Just don’t go there John Grisham

by

John Grisham (not pictured:  Grisham's foot, which is currently very much in his mouth)

John Grisham (not pictured: Grisham’s foot, which is currently very much in his mouth)

Before I get in to this you need to know that John Grisham has apologised for the comments he made yesterday. You need to know that he has an efficient publicity team at Doubleday US and that they issued an apology from the author in which he said, “I regret having made these comments, and apologise to all.” Grisham said that his comments “were in no way intended to show sympathy for those convicted of sex crimes, especially the sexual molestation of children. I can think of nothing more despicable.”

Yesterday, The Telegraph ran a video interview with the author, who has sold over 275 million copies of his books worldwide, in which Grisham, for no explicable reason —he doesn’t seem to have been prodded, jibed or tricked— got a matter off his chest. Grisham complained that:

We have prisons now filled with guys my age, 60-year-old white men, in prison, who’ve never harmed anybody, who would never touch a child but they got online one night, started surfing around, probably had too much to drink or whatever, and pushed the wrong buttons and went to far and got in to child porn or whatever.

Grisham then went on to describe what had happened to “a lawyer friend of mine, a good buddy from law school” when he had drunk too much and stumbled onto a website labeled “16-year-old wannabe hookers’ or something”, downloaded some stuff, and found himself in prison for four years. Grisham’s defense of his good buddy from law school was that the sixteen-year-old girls “looked 30, you know all dressed up and whatever” and that “he didn’t touch anything”. “He shouldn’t have done it, it was stupid”, said Grisham, “but it wasn’t 10-year-old boys, you know”.

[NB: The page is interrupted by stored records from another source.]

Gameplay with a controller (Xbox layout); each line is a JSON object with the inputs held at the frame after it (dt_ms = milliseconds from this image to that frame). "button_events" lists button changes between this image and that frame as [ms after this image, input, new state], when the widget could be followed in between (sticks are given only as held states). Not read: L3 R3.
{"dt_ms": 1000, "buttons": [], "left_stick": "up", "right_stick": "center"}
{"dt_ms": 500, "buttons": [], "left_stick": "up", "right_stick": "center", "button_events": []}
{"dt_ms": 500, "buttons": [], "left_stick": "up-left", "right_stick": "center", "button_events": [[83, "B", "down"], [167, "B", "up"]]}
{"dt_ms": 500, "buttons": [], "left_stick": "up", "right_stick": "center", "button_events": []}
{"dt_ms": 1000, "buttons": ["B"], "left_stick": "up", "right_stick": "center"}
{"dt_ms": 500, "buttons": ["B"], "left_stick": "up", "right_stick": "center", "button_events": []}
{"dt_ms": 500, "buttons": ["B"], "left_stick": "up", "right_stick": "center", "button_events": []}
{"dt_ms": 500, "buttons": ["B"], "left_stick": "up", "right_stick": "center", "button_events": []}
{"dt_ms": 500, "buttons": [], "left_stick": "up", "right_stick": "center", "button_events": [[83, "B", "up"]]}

Outrage followed soon after.(A sampling can be found here, here, here and here.) As many have noted, Grisham’s remarks are offensive for a number of reasons, but they also feel unfortunately typical. They reveal his (but not only his) ideas about race, that white men don’t do this kind of thing; class, that privileged men don’t do this kind of thing (implied even as Grisham tells a story about such a man) and a deep misunderstanding of the fact that you don’t have to “touch anything” to participate in the sexual abuse of children: looking is also active participation.

What was most surprising to me is how Grisham uses his good buddy’s profession as a lawyer as his defense: he went to law school so how could he possibly have been doing anything wrong? Rather than: he went to law school, so he should have known better. And then there’s the age-old “but she looked older” excuse; Grisham uses it as though it’s an original and foolproof argument.

Within a day, Grisham’s interview appeared, scandalized, was commented on and written about, and then apologized away. Grisham apparently meant to attack the US judicial system but he landed on completely the wrong target. Instead he revealed himself to have some dodgy lawyer buddies, you know, white sixty year old men who have been wronged by the same judicial system that they worked so hard to be part of. Actually, on second thoughts, maybe he landed on just the right target.

 

Zeljka Marosevic is the managing director of Melville House UK.